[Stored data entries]

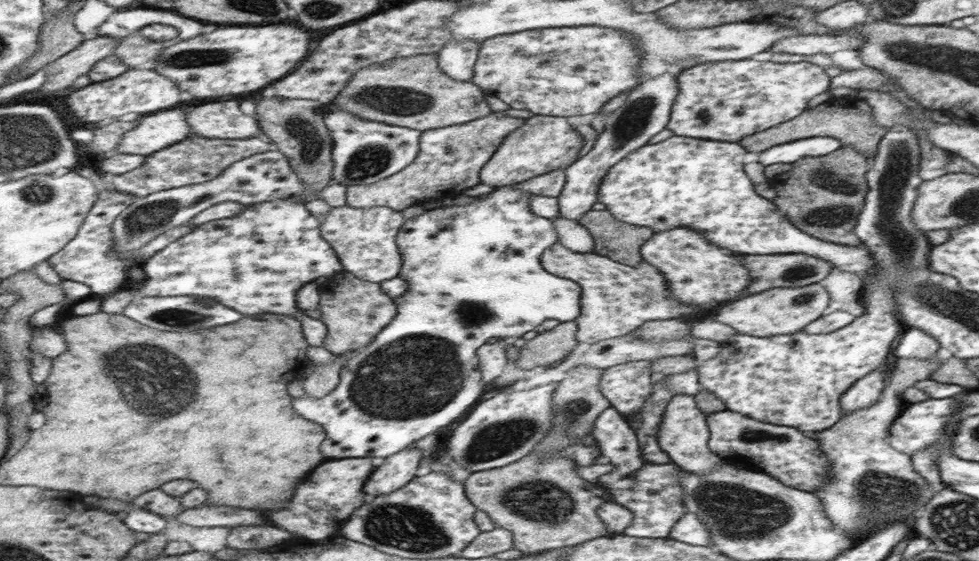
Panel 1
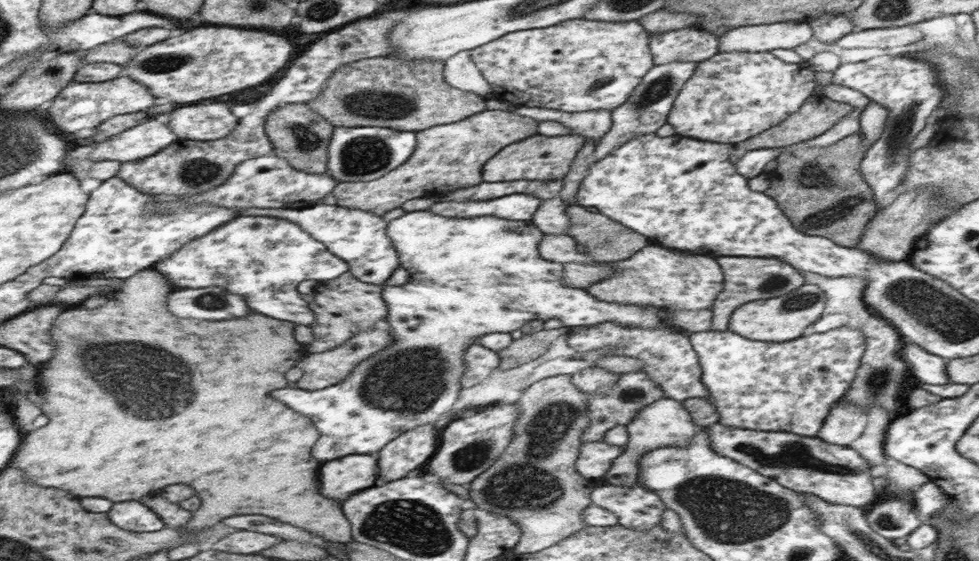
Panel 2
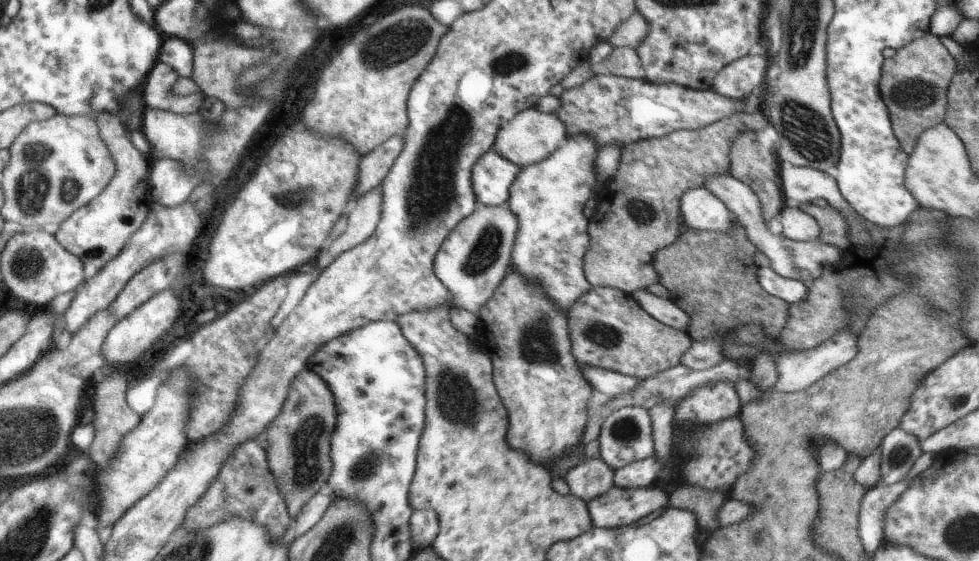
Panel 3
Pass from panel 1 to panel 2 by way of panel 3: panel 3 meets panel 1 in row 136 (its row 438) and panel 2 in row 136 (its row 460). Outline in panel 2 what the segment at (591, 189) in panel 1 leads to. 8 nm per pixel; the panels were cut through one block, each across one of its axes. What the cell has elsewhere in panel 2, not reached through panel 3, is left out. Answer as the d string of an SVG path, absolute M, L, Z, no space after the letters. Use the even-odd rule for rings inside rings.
M688 61L669 62L660 66L655 64L645 74L644 80L634 90L629 100L611 111L611 119L613 120L611 129L596 143L593 152L598 158L597 161L611 150L624 144L630 137L656 133L663 124L666 124L668 113L671 111L679 90L689 78L692 78L696 67L697 63Z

Goal of the exercise: Each record above must be returned exactly as written, with its pictures omitted.

Response:
Panel 1
Panel 2
Panel 3
Pass from panel 1 to panel 2 by way of panel 3: panel 3 meets panel 1 in row 136 (its row 438) and panel 2 in row 136 (its row 460). Outline in panel 2 what the segment at (591, 189) in panel 1 leads to. 8 nm per pixel; the panels were cut through one block, each across one of its axes. What the cell has elsewhere in panel 2, not reached through panel 3, is left out. Answer as the d string of an SVG path, absolute M, L, Z, no space after the letters. Use the even-odd rule for rings inside rings.
M688 61L669 62L660 66L655 64L645 74L644 80L634 90L629 100L611 111L611 119L613 120L611 129L596 143L593 152L598 158L597 161L611 150L624 144L630 137L656 133L663 124L666 124L668 113L671 111L679 90L689 78L692 78L696 67L697 63Z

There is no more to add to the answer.